The bhog is not the only gastronomical highlight during Durga Puja. Food stalls set up in pandal campuses would jostle for attention too. There would be signature street food specialities such as puchkas, Kolkata rolls and sigharas (Bengali samosas), complete meals with fish and mutton dishes and a whole host of sweet treats such as kala jamun, chom chom and mishti doi. Some home chefs and restaurants have tried to capture this aspect and not mentioned bhog in their menus. Theirs have names like Pujo Feasts or Pujo Special with items such as Dak Bungalow Chicken, Chingri Malai prawn and fish cutlets. In Mumbai, Subhasree Basu who runs a delivery set-up Hungry Cat Kitchen moved away from the usual suspects to offer Scotch Eggs, prawn cocktail salad and mini puffs reminiscent of Anglo-Indian cuisine from the city of joy. In Delhi, Babo’s Home Kitchen cooking up a storm with aloo poshto, chanar dalna and a special platter of bhaaja (fried gourds, cauliflowers and potatoes).
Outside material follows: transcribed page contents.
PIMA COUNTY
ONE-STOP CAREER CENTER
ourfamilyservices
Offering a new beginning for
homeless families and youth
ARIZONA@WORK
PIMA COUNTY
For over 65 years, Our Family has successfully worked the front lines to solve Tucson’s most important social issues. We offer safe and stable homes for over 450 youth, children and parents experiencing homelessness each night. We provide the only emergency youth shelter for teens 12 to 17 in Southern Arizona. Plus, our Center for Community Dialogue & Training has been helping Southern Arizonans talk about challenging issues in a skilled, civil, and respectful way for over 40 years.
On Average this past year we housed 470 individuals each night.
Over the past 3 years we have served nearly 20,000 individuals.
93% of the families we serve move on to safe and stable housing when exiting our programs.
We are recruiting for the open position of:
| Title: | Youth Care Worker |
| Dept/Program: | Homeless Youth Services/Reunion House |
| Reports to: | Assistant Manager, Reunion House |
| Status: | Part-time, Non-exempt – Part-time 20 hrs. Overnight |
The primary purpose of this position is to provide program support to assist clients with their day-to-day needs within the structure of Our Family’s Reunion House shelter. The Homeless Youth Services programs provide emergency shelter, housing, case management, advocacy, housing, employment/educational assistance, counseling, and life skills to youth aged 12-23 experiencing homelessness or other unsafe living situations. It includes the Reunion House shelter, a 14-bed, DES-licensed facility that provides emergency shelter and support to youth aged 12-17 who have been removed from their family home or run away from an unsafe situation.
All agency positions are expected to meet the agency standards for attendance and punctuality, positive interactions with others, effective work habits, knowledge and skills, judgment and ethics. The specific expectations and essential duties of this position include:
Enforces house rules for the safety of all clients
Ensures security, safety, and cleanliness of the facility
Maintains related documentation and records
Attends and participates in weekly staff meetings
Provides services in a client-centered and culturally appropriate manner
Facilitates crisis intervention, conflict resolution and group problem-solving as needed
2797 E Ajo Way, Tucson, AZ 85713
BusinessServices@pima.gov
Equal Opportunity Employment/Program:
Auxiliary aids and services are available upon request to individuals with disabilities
In Bengaluru, there's Esplanade, a restaurant specialising in Bengali cuisine with dishes evocative of memories from Kolkata, home chef Srobona Das with her venture Tinni Ginni has a warm homemade affair with dishes like phulkopi aloo bhaja (cauliflower potato fry) and dry jamun and gurer payesh. Esplanade’s founder and chef Shubhankar Dhar was very particular about not using the word bhog on his menu.

But, on social media, Bengalis are posting photos of home-cooked khichuri and describing it as Bhog-er food with emotional nostalgic captions. Is it erroneous? There are multiple ways to interpret this at a time when authenticity of food is debatable and nostalgia runs high. There is little harm in trying to recreate a puja-feel at home when food is a profound connect to the spirit of celebrations. Srobona Das points out, “For Bengalis, Durga Pujo is an emotion.”